From the data that follows, print exactly the lines starting at the one containing "- **Overall**: 90%+ test coverage" and ending at the one containing "### Android"; include both of them and nothing more.

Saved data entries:
--- START ---

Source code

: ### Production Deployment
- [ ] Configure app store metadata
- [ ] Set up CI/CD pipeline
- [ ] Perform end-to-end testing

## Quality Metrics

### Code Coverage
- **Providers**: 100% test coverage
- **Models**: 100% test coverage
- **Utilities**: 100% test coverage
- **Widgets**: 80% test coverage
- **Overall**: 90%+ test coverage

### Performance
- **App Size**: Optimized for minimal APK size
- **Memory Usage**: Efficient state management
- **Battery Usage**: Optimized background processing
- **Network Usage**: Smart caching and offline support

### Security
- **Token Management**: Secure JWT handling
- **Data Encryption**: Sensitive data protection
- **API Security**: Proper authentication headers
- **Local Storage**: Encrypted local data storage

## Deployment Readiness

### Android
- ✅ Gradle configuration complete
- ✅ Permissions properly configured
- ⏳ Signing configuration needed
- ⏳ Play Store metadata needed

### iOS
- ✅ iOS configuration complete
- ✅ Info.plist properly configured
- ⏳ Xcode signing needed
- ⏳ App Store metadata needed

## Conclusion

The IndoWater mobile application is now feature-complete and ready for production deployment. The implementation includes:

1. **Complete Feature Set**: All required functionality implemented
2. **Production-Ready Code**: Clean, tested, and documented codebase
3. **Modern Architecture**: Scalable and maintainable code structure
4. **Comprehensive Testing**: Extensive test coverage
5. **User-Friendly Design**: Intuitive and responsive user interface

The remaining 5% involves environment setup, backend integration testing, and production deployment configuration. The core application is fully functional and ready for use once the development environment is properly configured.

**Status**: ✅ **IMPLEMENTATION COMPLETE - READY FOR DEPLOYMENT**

--- END ---

RESULT OF THE EXERCISE:
- **Overall**: 90%+ test coverage

### Performance
- **App Size**: Optimized for minimal APK size
- **Memory Usage**: Efficient state management
- **Battery Usage**: Optimized background processing
- **Network Usage**: Smart caching and offline support

### Security
- **Token Management**: Secure JWT handling
- **Data Encryption**: Sensitive data protection
- **API Security**: Proper authentication headers
- **Local Storage**: Encrypted local data storage

## Deployment Readiness

### Android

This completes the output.